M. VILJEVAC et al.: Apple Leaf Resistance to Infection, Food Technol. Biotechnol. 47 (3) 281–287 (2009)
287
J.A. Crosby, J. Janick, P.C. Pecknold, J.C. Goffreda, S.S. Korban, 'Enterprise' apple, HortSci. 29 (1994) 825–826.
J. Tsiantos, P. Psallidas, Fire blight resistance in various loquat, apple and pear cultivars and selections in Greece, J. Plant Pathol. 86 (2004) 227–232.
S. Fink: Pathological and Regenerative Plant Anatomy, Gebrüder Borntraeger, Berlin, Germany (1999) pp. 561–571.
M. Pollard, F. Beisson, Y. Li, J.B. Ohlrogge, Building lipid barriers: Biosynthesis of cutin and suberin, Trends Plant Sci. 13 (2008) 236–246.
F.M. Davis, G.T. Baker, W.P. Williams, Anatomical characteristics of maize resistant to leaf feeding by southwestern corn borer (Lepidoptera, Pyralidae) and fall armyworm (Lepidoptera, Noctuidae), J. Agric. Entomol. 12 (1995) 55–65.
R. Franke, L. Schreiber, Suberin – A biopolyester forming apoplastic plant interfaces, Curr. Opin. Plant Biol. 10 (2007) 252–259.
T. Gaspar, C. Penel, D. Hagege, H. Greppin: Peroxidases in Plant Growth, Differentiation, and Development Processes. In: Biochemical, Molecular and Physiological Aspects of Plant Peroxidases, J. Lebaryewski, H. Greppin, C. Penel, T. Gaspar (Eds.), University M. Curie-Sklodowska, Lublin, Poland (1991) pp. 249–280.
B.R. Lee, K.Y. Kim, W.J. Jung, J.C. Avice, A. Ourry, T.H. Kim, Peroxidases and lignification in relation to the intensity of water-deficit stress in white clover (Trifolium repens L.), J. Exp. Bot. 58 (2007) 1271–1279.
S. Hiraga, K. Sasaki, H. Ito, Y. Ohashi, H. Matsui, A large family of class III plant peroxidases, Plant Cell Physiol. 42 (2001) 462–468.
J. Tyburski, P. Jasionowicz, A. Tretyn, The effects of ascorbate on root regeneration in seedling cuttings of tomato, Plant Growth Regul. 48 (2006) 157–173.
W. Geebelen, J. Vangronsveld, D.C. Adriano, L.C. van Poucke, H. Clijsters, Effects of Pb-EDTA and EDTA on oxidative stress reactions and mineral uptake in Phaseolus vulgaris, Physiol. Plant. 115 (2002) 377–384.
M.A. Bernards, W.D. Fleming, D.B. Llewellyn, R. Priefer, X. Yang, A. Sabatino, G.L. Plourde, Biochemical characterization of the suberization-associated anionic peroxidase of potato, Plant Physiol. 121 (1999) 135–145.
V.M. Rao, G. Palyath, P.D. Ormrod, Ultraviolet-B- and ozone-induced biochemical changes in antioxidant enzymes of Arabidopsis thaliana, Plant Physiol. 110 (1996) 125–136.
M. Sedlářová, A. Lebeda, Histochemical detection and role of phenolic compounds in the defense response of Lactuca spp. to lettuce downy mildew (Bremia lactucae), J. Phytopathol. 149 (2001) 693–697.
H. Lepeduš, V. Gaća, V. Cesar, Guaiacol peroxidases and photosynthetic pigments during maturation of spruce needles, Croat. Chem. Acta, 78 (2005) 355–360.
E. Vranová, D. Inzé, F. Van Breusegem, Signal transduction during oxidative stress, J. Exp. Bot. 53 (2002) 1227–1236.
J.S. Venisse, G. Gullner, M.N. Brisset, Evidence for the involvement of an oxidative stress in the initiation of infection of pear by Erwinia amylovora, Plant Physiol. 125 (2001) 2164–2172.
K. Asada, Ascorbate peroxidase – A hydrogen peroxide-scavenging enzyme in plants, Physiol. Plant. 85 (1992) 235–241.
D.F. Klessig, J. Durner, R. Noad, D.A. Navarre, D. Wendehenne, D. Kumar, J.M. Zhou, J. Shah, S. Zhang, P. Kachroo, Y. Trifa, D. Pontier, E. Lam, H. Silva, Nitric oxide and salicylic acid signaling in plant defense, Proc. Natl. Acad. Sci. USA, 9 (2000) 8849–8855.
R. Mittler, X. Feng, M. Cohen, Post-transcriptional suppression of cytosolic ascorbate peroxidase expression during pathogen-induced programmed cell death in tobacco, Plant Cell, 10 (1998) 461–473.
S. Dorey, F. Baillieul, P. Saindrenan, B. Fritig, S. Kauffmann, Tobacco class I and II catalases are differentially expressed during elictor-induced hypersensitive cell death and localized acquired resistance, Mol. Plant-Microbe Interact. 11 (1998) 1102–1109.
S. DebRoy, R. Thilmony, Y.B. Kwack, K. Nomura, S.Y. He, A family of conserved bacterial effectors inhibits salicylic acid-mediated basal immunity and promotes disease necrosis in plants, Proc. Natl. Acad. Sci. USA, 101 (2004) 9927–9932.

##############################

> **Assignment**: Reproduce every record exactly, line by line.

> **Answer**:
M. VILJEVAC et al.: Apple Leaf Resistance to Infection, Food Technol. Biotechnol. 47 (3) 281–287 (2009)
287
J.A. Crosby, J. Janick, P.C. Pecknold, J.C. Goffreda, S.S. Korban, 'Enterprise' apple, HortSci. 29 (1994) 825–826.
J. Tsiantos, P. Psallidas, Fire blight resistance in various loquat, apple and pear cultivars and selections in Greece, J. Plant Pathol. 86 (2004) 227–232.
S. Fink: Pathological and Regenerative Plant Anatomy, Gebrüder Borntraeger, Berlin, Germany (1999) pp. 561–571.
M. Pollard, F. Beisson, Y. Li, J.B. Ohlrogge, Building lipid barriers: Biosynthesis of cutin and suberin, Trends Plant Sci. 13 (2008) 236–246.
F.M. Davis, G.T. Baker, W.P. Williams, Anatomical characteristics of maize resistant to leaf feeding by southwestern corn borer (Lepidoptera, Pyralidae) and fall armyworm (Lepidoptera, Noctuidae), J. Agric. Entomol. 12 (1995) 55–65.
R. Franke, L. Schreiber, Suberin – A biopolyester forming apoplastic plant interfaces, Curr. Opin. Plant Biol. 10 (2007) 252–259.
T. Gaspar, C. Penel, D. Hagege, H. Greppin: Peroxidases in Plant Growth, Differentiation, and Development Processes. In: Biochemical, Molecular and Physiological Aspects of Plant Peroxidases, J. Lebaryewski, H. Greppin, C. Penel, T. Gaspar (Eds.), University M. Curie-Sklodowska, Lublin, Poland (1991) pp. 249–280.
B.R. Lee, K.Y. Kim, W.J. Jung, J.C. Avice, A. Ourry, T.H. Kim, Peroxidases and lignification in relation to the intensity of water-deficit stress in white clover (Trifolium repens L.), J. Exp. Bot. 58 (2007) 1271–1279.
S. Hiraga, K. Sasaki, H. Ito, Y. Ohashi, H. Matsui, A large family of class III plant peroxidases, Plant Cell Physiol. 42 (2001) 462–468.
J. Tyburski, P. Jasionowicz, A. Tretyn, The effects of ascorbate on root regeneration in seedling cuttings of tomato, Plant Growth Regul. 48 (2006) 157–173.
W. Geebelen, J. Vangronsveld, D.C. Adriano, L.C. van Poucke, H. Clijsters, Effects of Pb-EDTA and EDTA on oxidative stress reactions and mineral uptake in Phaseolus vulgaris, Physiol. Plant. 115 (2002) 377–384.
M.A. Bernards, W.D. Fleming, D.B. Llewellyn, R. Priefer, X. Yang, A. Sabatino, G.L. Plourde, Biochemical characterization of the suberization-associated anionic peroxidase of potato, Plant Physiol. 121 (1999) 135–145.
V.M. Rao, G. Palyath, P.D. Ormrod, Ultraviolet-B- and ozone-induced biochemical changes in antioxidant enzymes of Arabidopsis thaliana, Plant Physiol. 110 (1996) 125–136.
M. Sedlářová, A. Lebeda, Histochemical detection and role of phenolic compounds in the defense response of Lactuca spp. to lettuce downy mildew (Bremia lactucae), J. Phytopathol. 149 (2001) 693–697.
H. Lepeduš, V. Gaća, V. Cesar, Guaiacol peroxidases and photosynthetic pigments during maturation of spruce needles, Croat. Chem. Acta, 78 (2005) 355–360.
E. Vranová, D. Inzé, F. Van Breusegem, Signal transduction during oxidative stress, J. Exp. Bot. 53 (2002) 1227–1236.
J.S. Venisse, G. Gullner, M.N. Brisset, Evidence for the involvement of an oxidative stress in the initiation of infection of pear by Erwinia amylovora, Plant Physiol. 125 (2001) 2164–2172.
K. Asada, Ascorbate peroxidase – A hydrogen peroxide-scavenging enzyme in plants, Physiol. Plant. 85 (1992) 235–241.
D.F. Klessig, J. Durner, R. Noad, D.A. Navarre, D. Wendehenne, D. Kumar, J.M. Zhou, J. Shah, S. Zhang, P. Kachroo, Y. Trifa, D. Pontier, E. Lam, H. Silva, Nitric oxide and salicylic acid signaling in plant defense, Proc. Natl. Acad. Sci. USA, 9 (2000) 8849–8855.
R. Mittler, X. Feng, M. Cohen, Post-transcriptional suppression of cytosolic ascorbate peroxidase expression during pathogen-induced programmed cell death in tobacco, Plant Cell, 10 (1998) 461–473.
S. Dorey, F. Baillieul, P. Saindrenan, B. Fritig, S. Kauffmann, Tobacco class I and II catalases are differentially expressed during elictor-induced hypersensitive cell death and localized acquired resistance, Mol. Plant-Microbe Interact. 11 (1998) 1102–1109.
S. DebRoy, R. Thilmony, Y.B. Kwack, K. Nomura, S.Y. He, A family of conserved bacterial effectors inhibits salicylic acid-mediated basal immunity and promotes disease necrosis in plants, Proc. Natl. Acad. Sci. USA, 101 (2004) 9927–9932.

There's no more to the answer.